Литмир - Электронная Библиотека

В этот самый миг из полумрака за спиной Генриха выступила женщина. Вместе, бок о бок спустились они по лестнице в зал, не касаясь друг друга, однако же двигаясь настолько в лад, что казались единым целым.

Женщина не шла, а плыла, словно ее ноги вовсе не касались пола; пепельно-серебристые волосы, зачесанные назад, обрамляли высокий лоб. Стройную фигуру подчеркивало, доводя до совершенства, великолепное платье – черное с серебром, в тон наряду Генриха. Единственной драгоценностью, которой она себя украсила, был точно такой же полумесяц, красовавшийся на груди. Женщина остановилась рядом с моим мужем, и все придворные, сколько их было в зале, уставились во все глаза на это украшение.

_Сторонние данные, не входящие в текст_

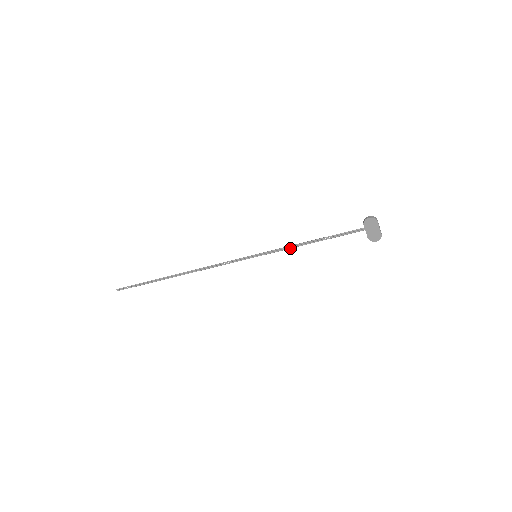
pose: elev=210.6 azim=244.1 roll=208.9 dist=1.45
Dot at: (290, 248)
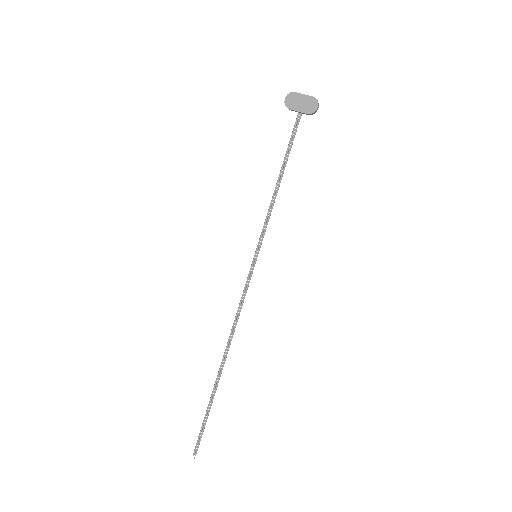
Dot at: (271, 211)
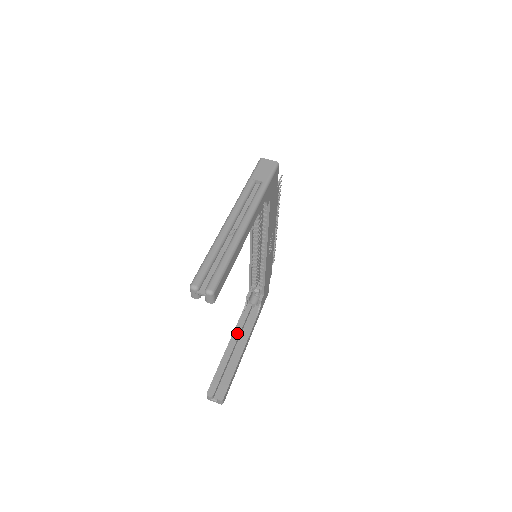
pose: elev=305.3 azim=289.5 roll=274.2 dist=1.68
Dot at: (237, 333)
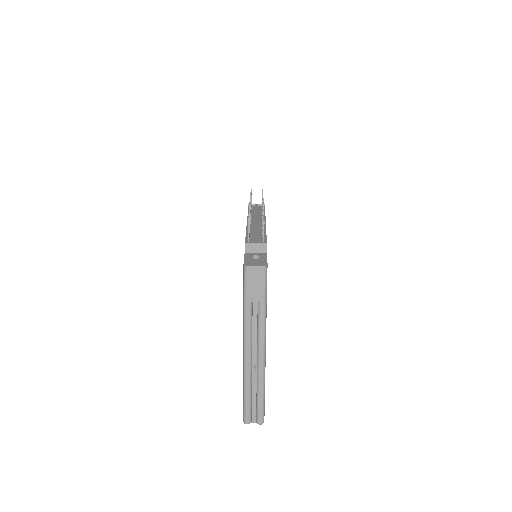
Dot at: occluded
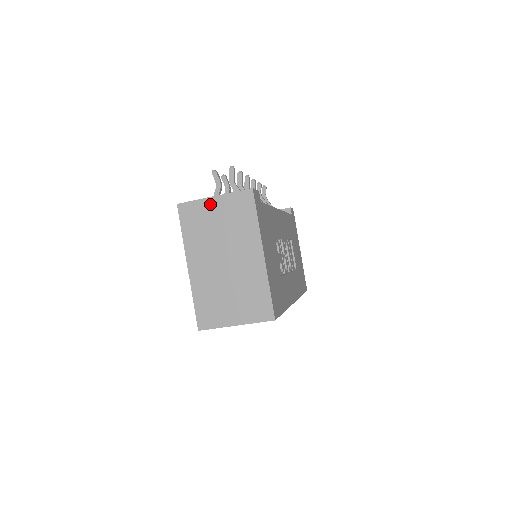
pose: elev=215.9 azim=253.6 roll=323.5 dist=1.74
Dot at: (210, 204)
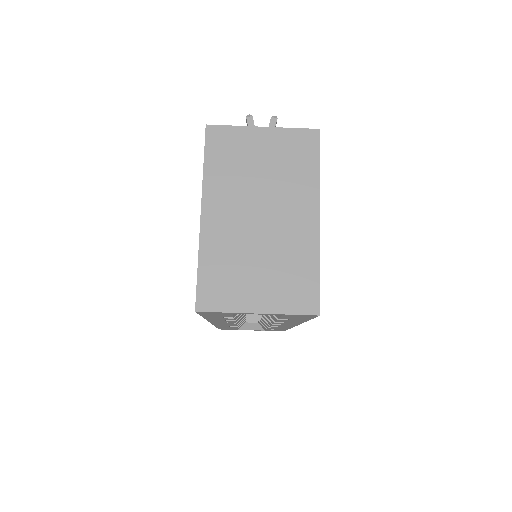
Dot at: (255, 135)
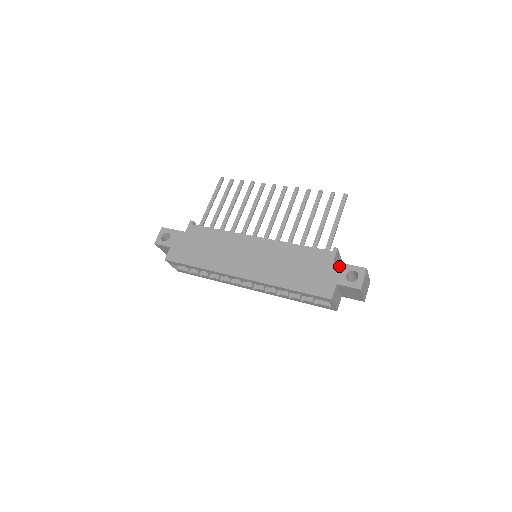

В ужасе я глядела на нее и не могла отвести глаз. Она была словно ожившая мраморная статуя – зрелая женщина в зените своих чар, превосходно знающая, какое впечатление производит на окружающих. Я воображала себе пухленькую любвеобильную гувернантку, распутницу с напомаженными губами и крашеными волосами. Словно услышав мои мысли, она подняла на меня взгляд и улыбнулась. Я не видела прежде подобной улыбки – насмешливая и торжествующая, она разом обнажила тот мрачный уголок моей души, в котором властвовали страх и ревность.

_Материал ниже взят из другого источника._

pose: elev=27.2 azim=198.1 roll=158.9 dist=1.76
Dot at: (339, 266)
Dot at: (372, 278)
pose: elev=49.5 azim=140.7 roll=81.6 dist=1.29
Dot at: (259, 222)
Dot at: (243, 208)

Подхватив юбки, я опрометью ринулась вон из зала и бурей ворвалась в свои покои, всполошив фрейлин, которые повскакали со стульев.

– Госпожа моя, что случилось? – Лукреция бросилась ко мне. – Ты словно увидела призрака!

– Та… та женщина… Диана де Пуатье… Она там, в зале!

Когда я произнесла это имя, мне почудилось, что его вкус навеки останется на моих губах.

– Dio Mio[9], она вовсе не стара! И не уродлива!

Я оперлась на туалетный столик и увидела свои длинные, унизанные кольцами пальцы с накрашенными ногтями. Подняла взгляд – из блестящей глади зеркала на меня смотрело чужое лицо: щекастое лицо итальянки, на французский манер разрисованное румянами и помадой. Лицо женщины, живущей при дворе с молчаливого попустительства короля.

– Уходите, – прошептала я. – Все уходите. Оставьте меня одну.

Малютка Анна-Мария поспешно вышла, но Лукреция не тронулась с места.

– Не позволяй, чтобы она доводила тебя до такого состояния. Ты – Екатерина Медичи, герцогиня Орлеанская, а она кто такая? Всего лишь любовница твоего мужа.

Я судорожно втянула воздух, силясь совладать со своей яростью.

– Верно, – услышала я собственный голос, который показался мне чужим. – Кто она? Да никто! Вдова королевского чиновника, бывшая гувернантка. Мой прадед – Лоренцо Медичи, повелитель Флоренции, моя родня восседала на троне Святого Петра. – Я резко повернулась к Лукреции. – И однако она смеет показываться при дворе! Смеет входить в зал бок о бок с моим супругом и смотреть на меня так, словно я ее служанка!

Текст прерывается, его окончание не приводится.